#### [EXERCISE 1]
In the passage on Louise Bourgeois, what left her with a lasting resentment and insecurity?

#### [SELECTED EXCERPT]

● ● ● ● ● ● ●

That retrospective brought Bourgeois, in her early seventies, the critical and popular acclaim that had long eluded her. In 1993, she represented the United States in the Venice Biennale. In an art world where women had been treated as second-class citizens and were discouraged from dealing with overtly sexual subject matter, she quickly assumed an emblematic presence. Her work was read by many as an assertive feminist statement, her career as an example of perseverance in the face of neglect.







Bourgeois often spoke of pain as the subject of her art, and fear: fear of the grip of the past, of the uncertainty of the future, of loss in the present.

"The subject of pain is the business I am in," she said. "To give meaning and shape to frustration and suffering." She added: "The existence of pain cannot be denied. I propose no remedies or excuses."

Yet it was her gift for universalizing her interior life as a complex spectrum of sensations that made her art so affecting.

Louise Bourgeois was born on Dec. 25, 1911, on the Left Bank of Paris, the second of three children born to Louis and Josephine Bourgeois. Her parents, financially comfortable, owned a gallery that dealt primarily in antique tapestries. A few years after her birth, the family moved out of Paris and set up a workshop for tapestry restoration in Choisy-le-Roi. Bourgeois remembered as a child drawing fragments of missing images to help in the repairs.

She often spoke of her early, emotionally conflicted family life as formative. Her practical and affectionate mother, who was an invalid, was a positive influence. Her father's domineering disposition, as well as his marital infidelities (he had a 10-year affair with the children's English governess), instilled a resentment and an insecurity that Bourgeois never laid to rest.

Her nightmarish tableau of 1974, The Destruction of the Father, for example, is a table in a stagily lighted recess, which holds an arrangement of breast-like bumps, phallic protuberances and other biomorphic shapes in soft-looking latex that suggest the sacrificial evisceration of a body, the whole surrounded by big, crude mammillary forms. Bourgeois has suggested as the tableau's inspiration a fantasy from childhood in which a pompous father, whose presence deadens the dinner hour night after night, is pulled onto the table by other family members, dismembered and gobbled up.

Similarly, for a 1994 exhibition titled Louise Bourgeois: Locus of Memory, Works 1982-1993, she created a single sculpture and suite of drawings in which the central image was a spider, a creature she associated with her mother, a woman of ever-changing moods.

Drawn in orange and flesh-pink gouache, it here stalked across the page and there shrunk to the size of a pea. As an immense sculpture of soldered metal tubing, it loomed ominously over the viewer but was delicate enough to quiver and sway at a touch. Fragility and fierceness were, in fact, the twin poles of Bourgeois' art.

Often there was a precise association in her work. After she had created a number of vertical spirals that seemed to twist in space, she evoked childhood memories of the tapestry business and her family: "When a tapestry had to be washed in the river, it took four people to hoist it out and twist it. Twisting is very important for me. When I dreamt of getting rid of the mistress, it was by twisting her neck."

● ● ● ● ● ● ●

#### [DATA EXTRACT]
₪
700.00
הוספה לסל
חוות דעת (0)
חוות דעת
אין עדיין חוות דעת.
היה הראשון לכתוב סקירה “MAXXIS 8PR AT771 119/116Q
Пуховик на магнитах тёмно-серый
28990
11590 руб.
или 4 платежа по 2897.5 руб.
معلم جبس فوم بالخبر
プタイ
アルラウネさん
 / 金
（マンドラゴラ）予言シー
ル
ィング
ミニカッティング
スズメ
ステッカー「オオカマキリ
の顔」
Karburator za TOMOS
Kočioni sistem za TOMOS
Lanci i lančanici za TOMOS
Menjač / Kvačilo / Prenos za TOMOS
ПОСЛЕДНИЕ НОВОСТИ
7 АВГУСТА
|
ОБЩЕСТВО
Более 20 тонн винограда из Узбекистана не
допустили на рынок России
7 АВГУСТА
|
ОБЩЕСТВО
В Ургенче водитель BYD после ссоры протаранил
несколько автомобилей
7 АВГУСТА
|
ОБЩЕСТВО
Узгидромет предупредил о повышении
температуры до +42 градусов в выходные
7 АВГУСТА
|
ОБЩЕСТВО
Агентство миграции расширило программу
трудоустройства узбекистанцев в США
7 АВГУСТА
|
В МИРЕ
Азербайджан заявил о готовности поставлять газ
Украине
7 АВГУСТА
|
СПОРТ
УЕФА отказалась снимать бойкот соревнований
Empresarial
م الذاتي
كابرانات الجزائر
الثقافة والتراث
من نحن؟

● ● ● ● ● ● ●

#### [EXERCISE 2]
Reproduce the whole listing above line for line, with nothing altered.

#### [WRITTEN ANSWER 1]
Her father's domineering disposition and his marital infidelities left her with a resentment and an insecurity she never laid to rest. These infidelities included a 10-year affair with the children's English governess.

#### [WRITTEN ANSWER 2]
₪
700.00
הוספה לסל
חוות דעת (0)
חוות דעת
אין עדיין חוות דעת.
היה הראשון לכתוב סקירה “MAXXIS 8PR AT771 119/116Q
Пуховик на магнитах тёмно-серый
28990
11590 руб.
или 4 платежа по 2897.5 руб.
معلم جبس فوم بالخبر
プタイ
アルラウネさん
 / 金
（マンドラゴラ）予言シー
ル
ィング
ミニカッティング
スズメ
ステッカー「オオカマキリ
の顔」
Karburator za TOMOS
Kočioni sistem za TOMOS
Lanci i lančanici za TOMOS
Menjač / Kvačilo / Prenos za TOMOS
ПОСЛЕДНИЕ НОВОСТИ
7 АВГУСТА
|
ОБЩЕСТВО
Более 20 тонн винограда из Узбекистана не
допустили на рынок России
7 АВГУСТА
|
ОБЩЕСТВО
В Ургенче водитель BYD после ссоры протаранил
несколько автомобилей
7 АВГУСТА
|
ОБЩЕСТВО
Узгидромет предупредил о повышении
температуры до +42 градусов в выходные
7 АВГУСТА
|
ОБЩЕСТВО
Агентство миграции расширило программу
трудоустройства узбекистанцев в США
7 АВГУСТА
|
В МИРЕ
Азербайджан заявил о готовности поставлять газ
Украине
7 АВГУСТА
|
СПОРТ
УЕФА отказалась снимать бойкот соревнований
Empresarial
م الذاتي
كابرانات الجزائر
الثقافة والتراث
من نحن؟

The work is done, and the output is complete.